◆ **Your objective**:
Print the records below exactly, from the line containing "fx_px: 2355" down to the line containing "focal_mm: 5.4", both lines included, and omit every picture.

Lens and sensor metadata:
Start of Block
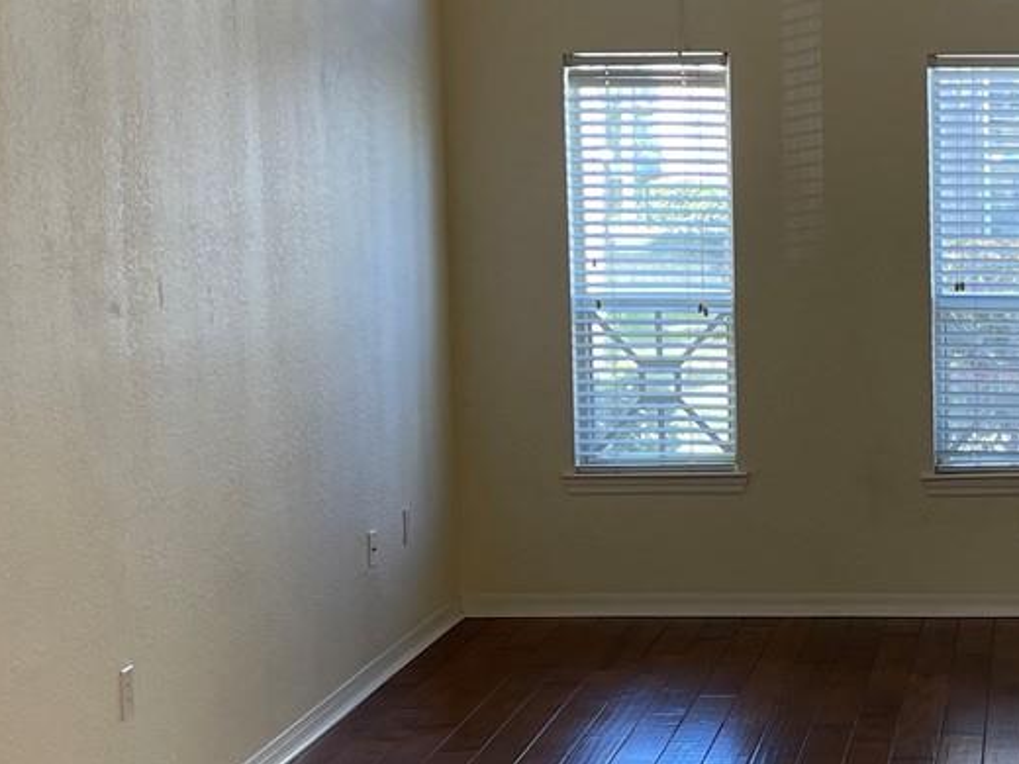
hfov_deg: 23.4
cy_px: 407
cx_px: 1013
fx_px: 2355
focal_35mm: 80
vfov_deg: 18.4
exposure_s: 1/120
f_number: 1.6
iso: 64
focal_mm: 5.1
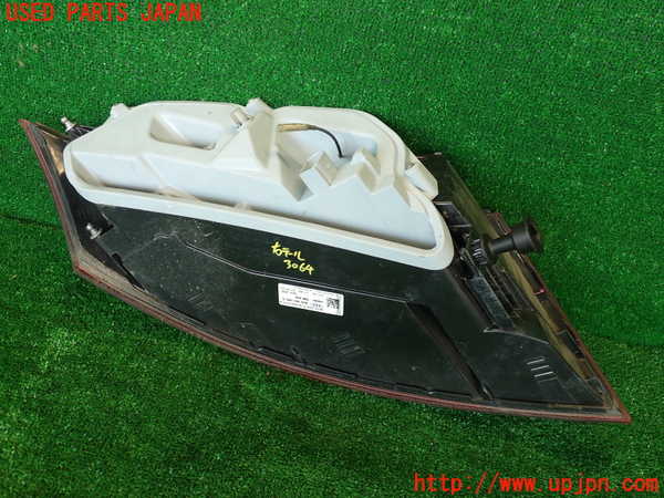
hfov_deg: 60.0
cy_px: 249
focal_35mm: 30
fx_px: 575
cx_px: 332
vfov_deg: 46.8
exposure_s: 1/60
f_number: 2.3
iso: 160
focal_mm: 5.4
End of Block
Start of Block
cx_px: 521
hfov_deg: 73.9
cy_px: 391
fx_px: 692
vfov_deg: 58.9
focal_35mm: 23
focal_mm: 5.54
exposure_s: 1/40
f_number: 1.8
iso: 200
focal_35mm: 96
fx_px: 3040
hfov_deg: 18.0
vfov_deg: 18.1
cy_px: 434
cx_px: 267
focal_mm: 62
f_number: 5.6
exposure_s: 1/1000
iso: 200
End of Block
Start of Block
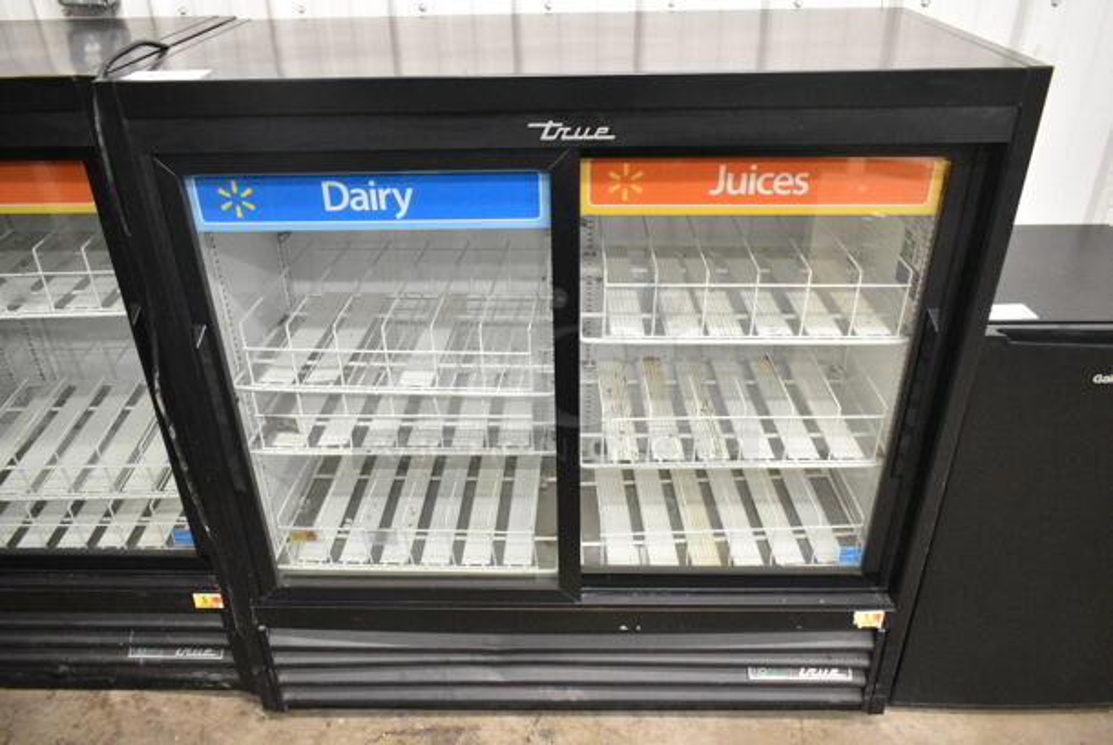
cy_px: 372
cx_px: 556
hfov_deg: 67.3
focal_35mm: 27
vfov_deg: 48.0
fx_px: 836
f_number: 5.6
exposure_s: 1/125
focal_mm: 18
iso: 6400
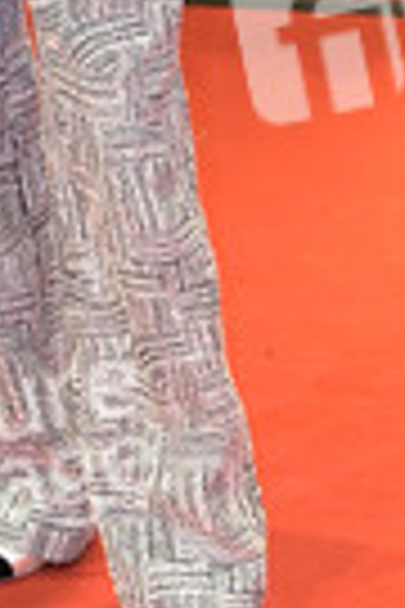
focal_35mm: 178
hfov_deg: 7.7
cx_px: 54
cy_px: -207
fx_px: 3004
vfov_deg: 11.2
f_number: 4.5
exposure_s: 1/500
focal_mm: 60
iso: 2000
End of Block
◆ **Expected answer**:
fx_px: 2355
focal_35mm: 80
vfov_deg: 18.4
exposure_s: 1/120
f_number: 1.6
iso: 64
focal_mm: 5.1
hfov_deg: 60.0
cy_px: 249
focal_35mm: 30
fx_px: 575
cx_px: 332
vfov_deg: 46.8
exposure_s: 1/60
f_number: 2.3
iso: 160
focal_mm: 5.4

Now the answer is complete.